> _EXERCISE DETAILS_: Without the pictures, write the listing out again exactly as it appears.

> _EXERCISE MATERIALS_:
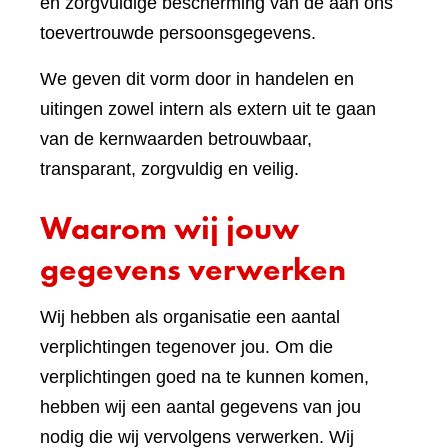
en zorgvuldige bescherming van de aan ons
toevertrouwde persoonsgegevens.
We geven dit vorm door in handelen en
uitingen zowel intern als extern uit te gaan
van de kernwaarden betrouwbaar,
transparant, zorgvuldig en veilig.
Waarom wij jouw
gegevens verwerken
Wij hebben als organisatie een aantal
verplichtingen tegenover jou. Om die
verplichtingen goed na te kunnen komen,
hebben wij een aantal gegevens van jou
nodig die wij vervolgens verwerken. Wij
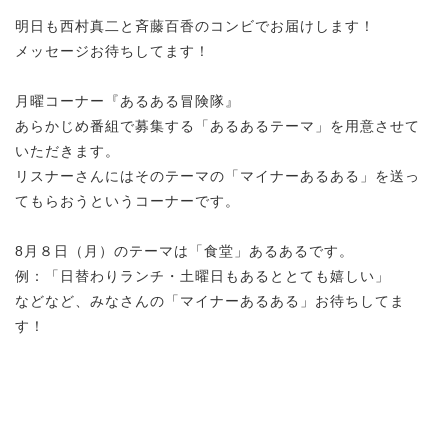
明日も西村真二と斉藤百香のコンビでお届けします！
メッセージお待ちしてます！
月曜コーナー『あるある冒険隊』
あらかじめ番組で募集する「あるあるテーマ」を用意させて
いただきます。
リスナーさんにはそのテーマの「マイナーあるある」を送っ
てもらおうというコーナーです。
8月８日（月）のテーマは「食堂」あるあるです。
例：「日替わりランチ・土曜日もあるととても嬉しい」
などなど、みなさんの「マイナーあるある」お待ちしてま
す！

> _OUTPUT FOR THIS TASK_:
en zorgvuldige bescherming van de aan ons
toevertrouwde persoonsgegevens.
We geven dit vorm door in handelen en
uitingen zowel intern als extern uit te gaan
van de kernwaarden betrouwbaar,
transparant, zorgvuldig en veilig.
Waarom wij jouw
gegevens verwerken
Wij hebben als organisatie een aantal
verplichtingen tegenover jou. Om die
verplichtingen goed na te kunnen komen,
hebben wij een aantal gegevens van jou
nodig die wij vervolgens verwerken. Wij
明日も西村真二と斉藤百香のコンビでお届けします！
メッセージお待ちしてます！
月曜コーナー『あるある冒険隊』
あらかじめ番組で募集する「あるあるテーマ」を用意させて
いただきます。
リスナーさんにはそのテーマの「マイナーあるある」を送っ
てもらおうというコーナーです。
8月８日（月）のテーマは「食堂」あるあるです。
例：「日替わりランチ・土曜日もあるととても嬉しい」
などなど、みなさんの「マイナーあるある」お待ちしてま
す！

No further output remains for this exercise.